### YOUR TASK
Reproduce the listing from the line containing "Départs (sorties), Solde" through the end of the listing, changing "bar" to "column" and leaving everything else as it stands. Omit the pictures from your answer.

++++ INPUT RECORDS ++++

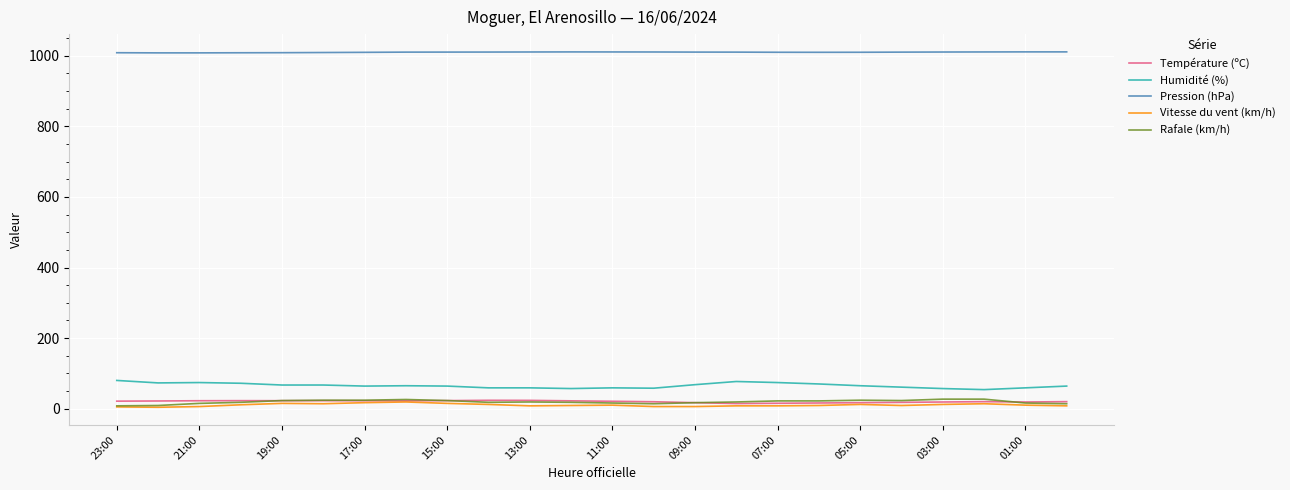

Which series has the largest total across all categories?

Pression (hPa)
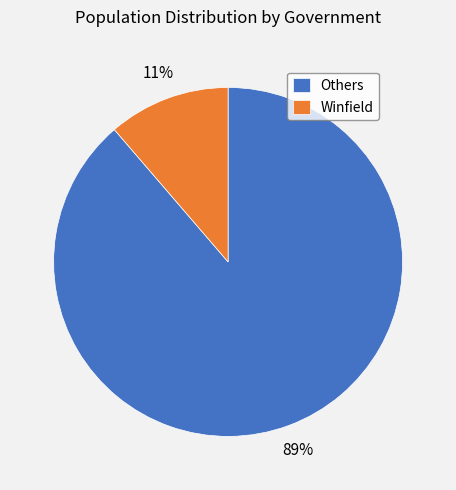

How many slices are in this pie chart?

2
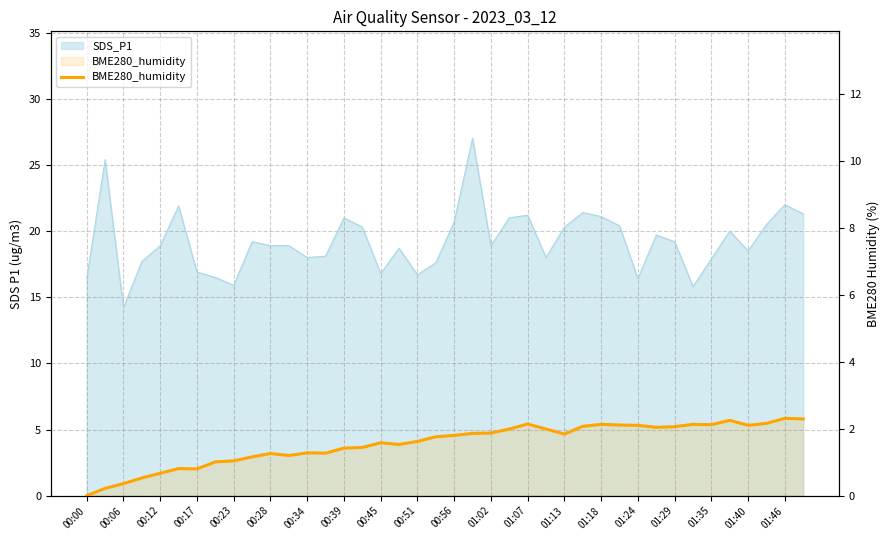

Is it true that the value at 01:18 is 2.1?

True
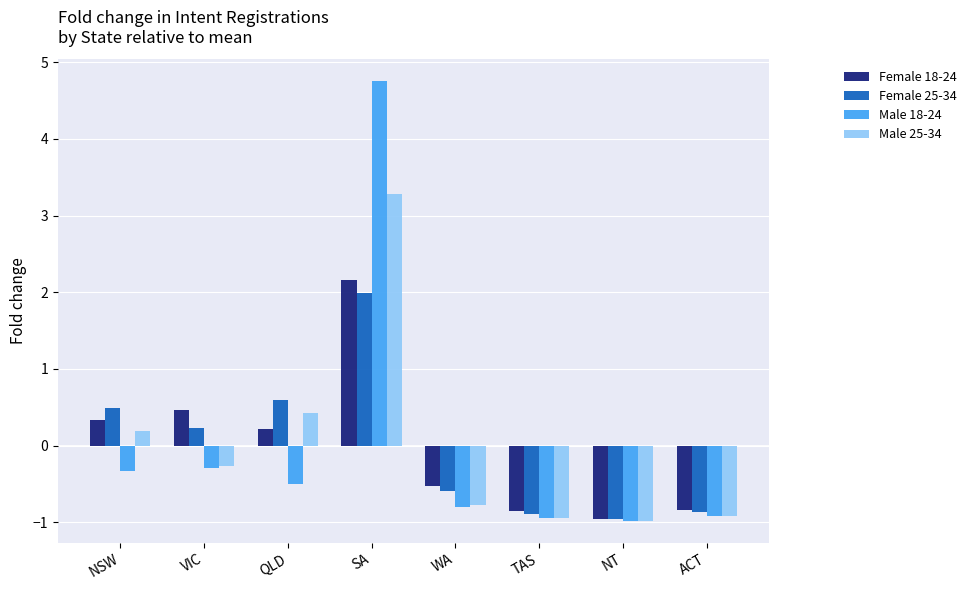

The Female 25-34 series shows 0.6 at QLD. True or false?

True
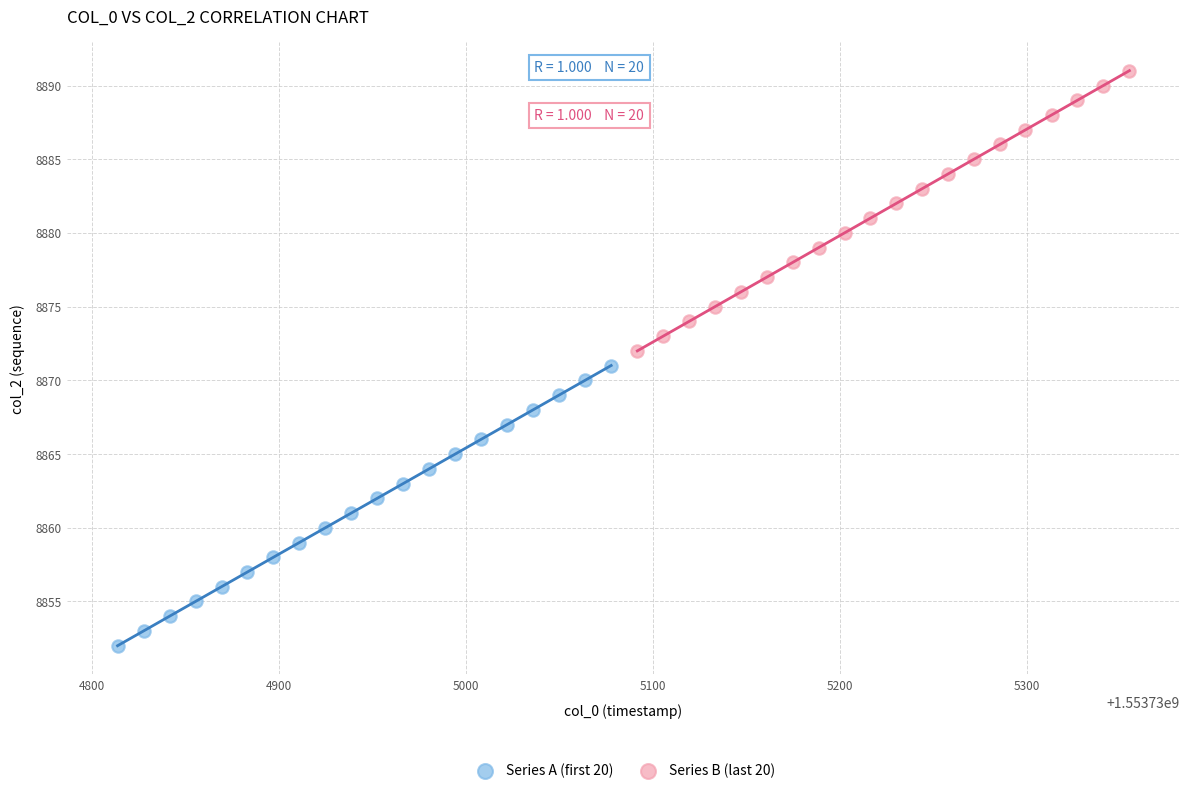

Which series reaches the minimum Y coordinate?

Series A (first 20)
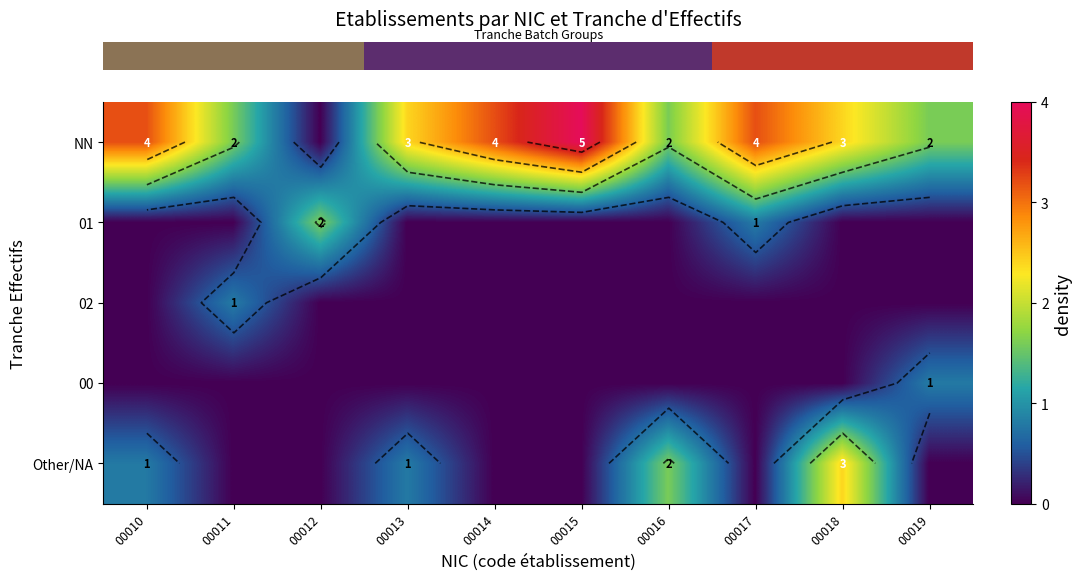

Is it true that row_3 equals 0.0 at 00014?

True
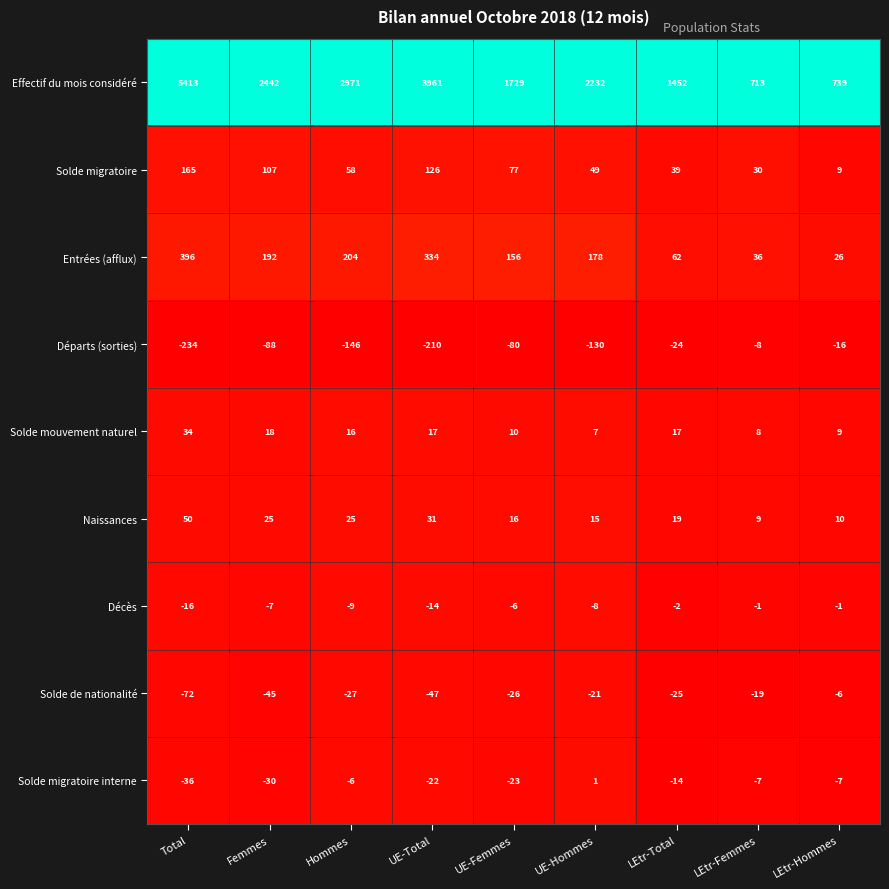

Rank the series at UE-Femmes from lowest to highest value.

Départs (sorties), Solde de nationalité, Solde migratoire interne, Décès, Solde mouvement naturel, Naissances, Solde migratoire, Entrées (afflux), Effectif du mois considéré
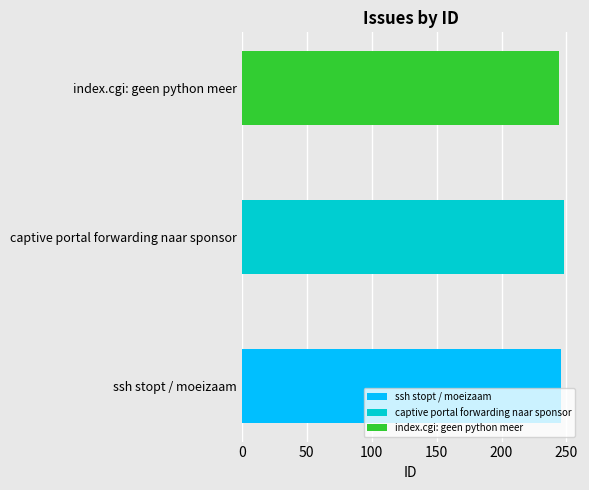

What is the label of the 1st bar from the left?

ssh stopt / moeizaam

++++

### RESPONSE TO THIS EXERCISE
Départs (sorties), Solde de nationalité, Solde migratoire interne, Décès, Solde mouvement naturel, Naissances, Solde migratoire, Entrées (afflux), Effectif du mois considéré

What is the label of the 1st column from the left?

ssh stopt / moeizaam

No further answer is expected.